On Mon, 23 Mar 2009 13:44:58 +0000
"Daniel P. Berrange" <berrange(a)redhat.com> wrote:
On Sun, Mar 22, 2009 at 07:28:36PM +0900, Matt McCowan wrote:
> Running into an issue where, if I/O is hampered by load for example,
> reading a largish state file (created by 'virsh save') is not allowed to
> complete.
> qemudStartVMDaemon in src/qemu_driver.c has a loop that waits 10 seconds
> for the VM to be brought up. An strace against libvirt when doing a
> 'virsh restore' against a largish state file shows the VM being sent a
> kill when it's still happily reading from the file.
My bad. It's not the timeout loop in qemudStartVMDaemon that's killing
it. It's as you suggested and the code is crapping out in
qemudReadMonitorOutput, seemingly when poll()ing the consoles fd - it
doesn't get any POLLIN in the 10 secs it waits. (Against latest CVS
pull)
This is a little odd to me - we had previously fixed KVM migration
code so that during startup with -incoming, it would correctly
respond to monitor commands, explicitly to avoid libvirt timing
out in this way. I'm wondering what has broken since then, whether
its libvirt's usage changing, or KVM impl changing.
I'm running kvm-83 (QEMU 0.9.1) if that's of any help.
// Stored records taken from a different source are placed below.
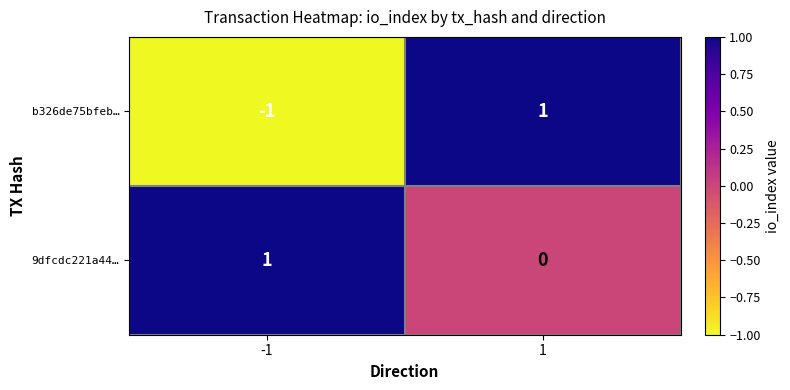

How many negative values does the b326de75bfeb… series have?

1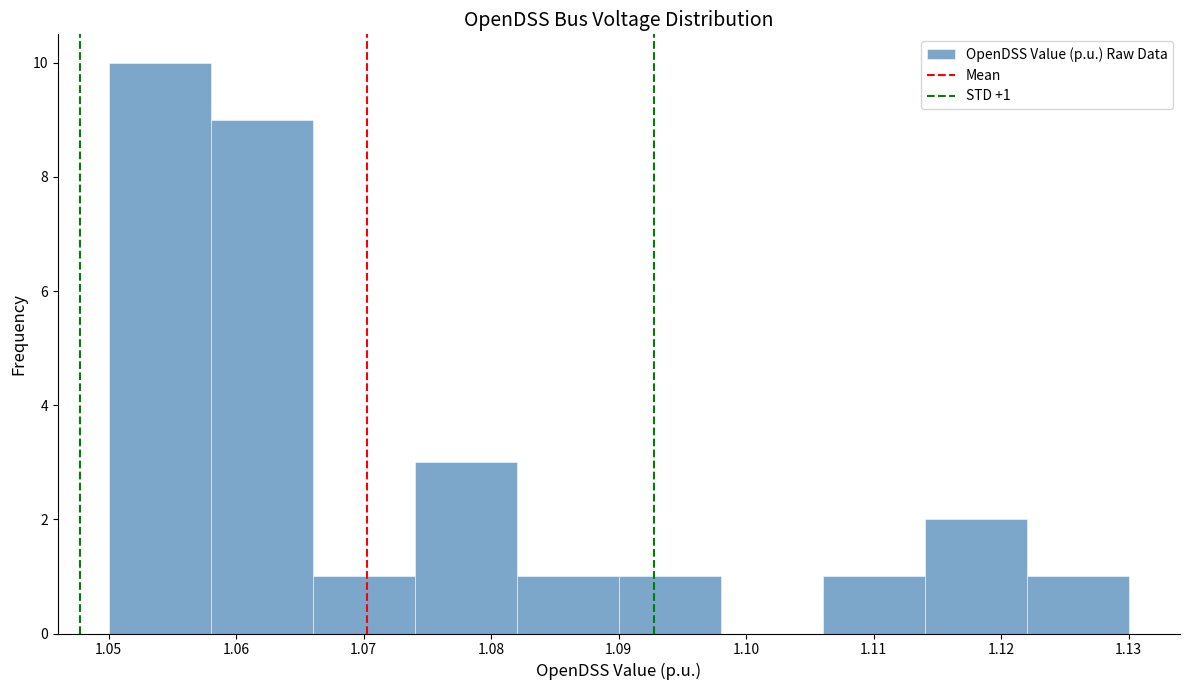

Which range on the x-axis has the tallest bar?

1.050 to 1.058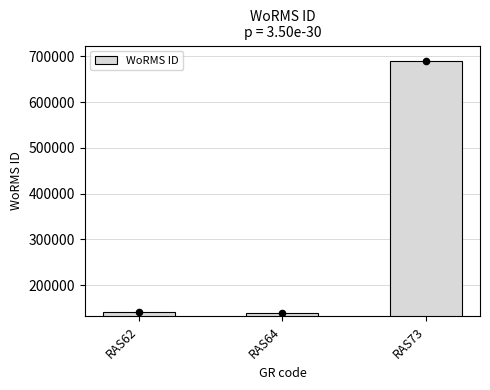

Which has a higher value, RAS62 or RAS73?

RAS73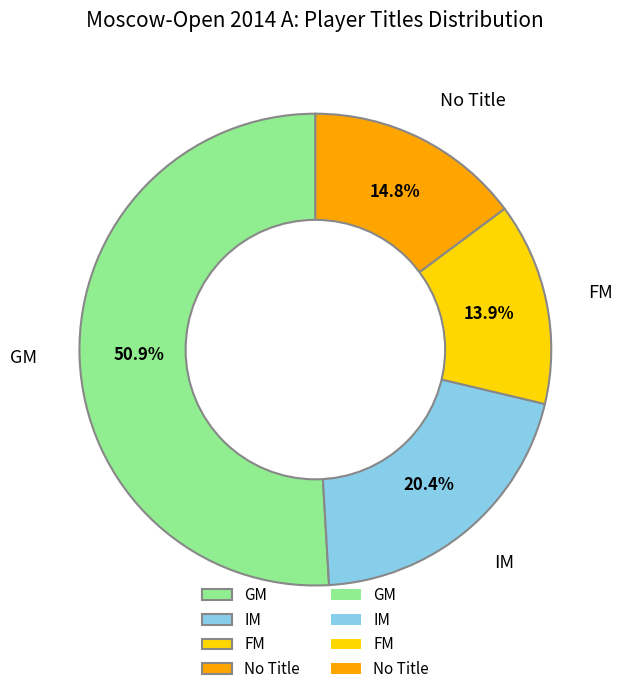

Which category has the smallest portion of the pie?

FM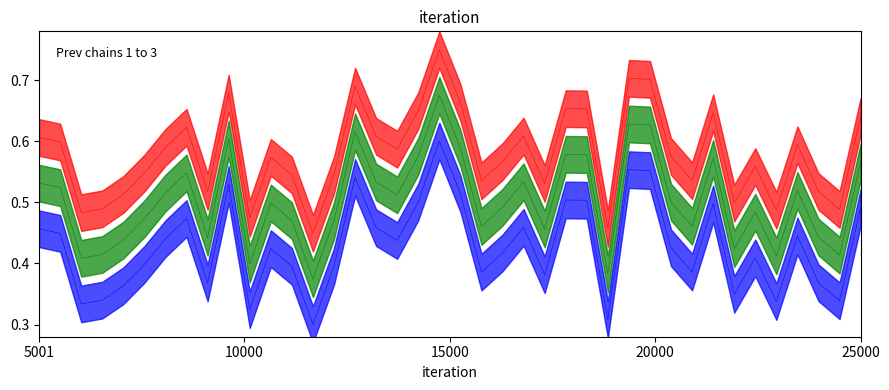

At how many categories does at least one series exceed 0?

40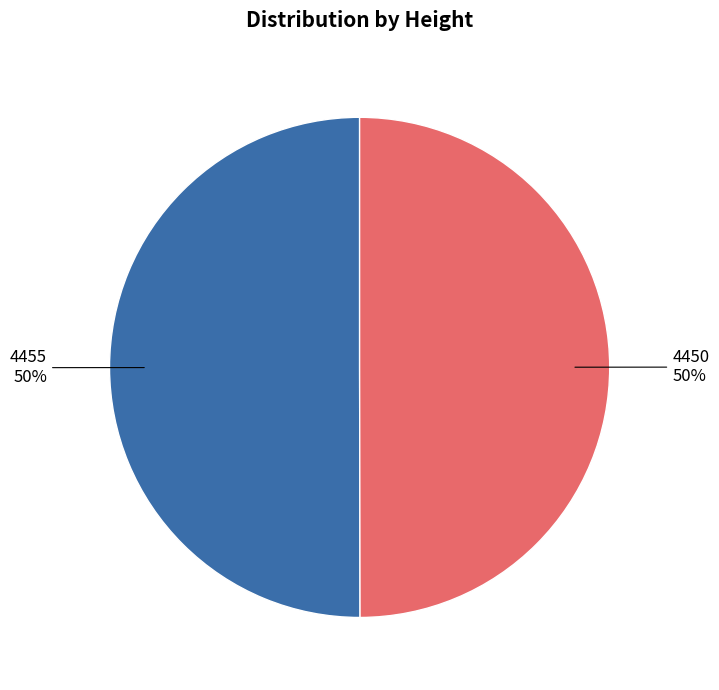

To the nearest percent, what is the average slice percentage?

50%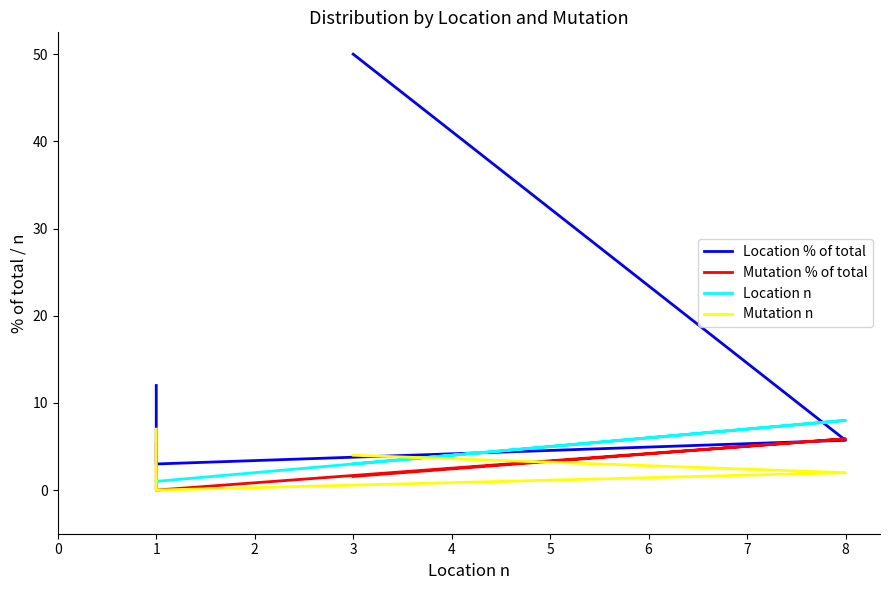

Which series ends up on top after the final intersection of Mutation % of total and Location n?

Mutation % of total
The state files I have dragged in during testing were generally 4G+ and
worked without problem. The ones I'm playing with in the production
environment are <3G, but on a more heavily loaded system with lots of
snap shotted LVs.
'virsh restore' on the other VMs with <2G state files works just fine.
Continuing to look ...
Regards
Matt
SysAdmin
RPS MetOcean
Perth, Western Australia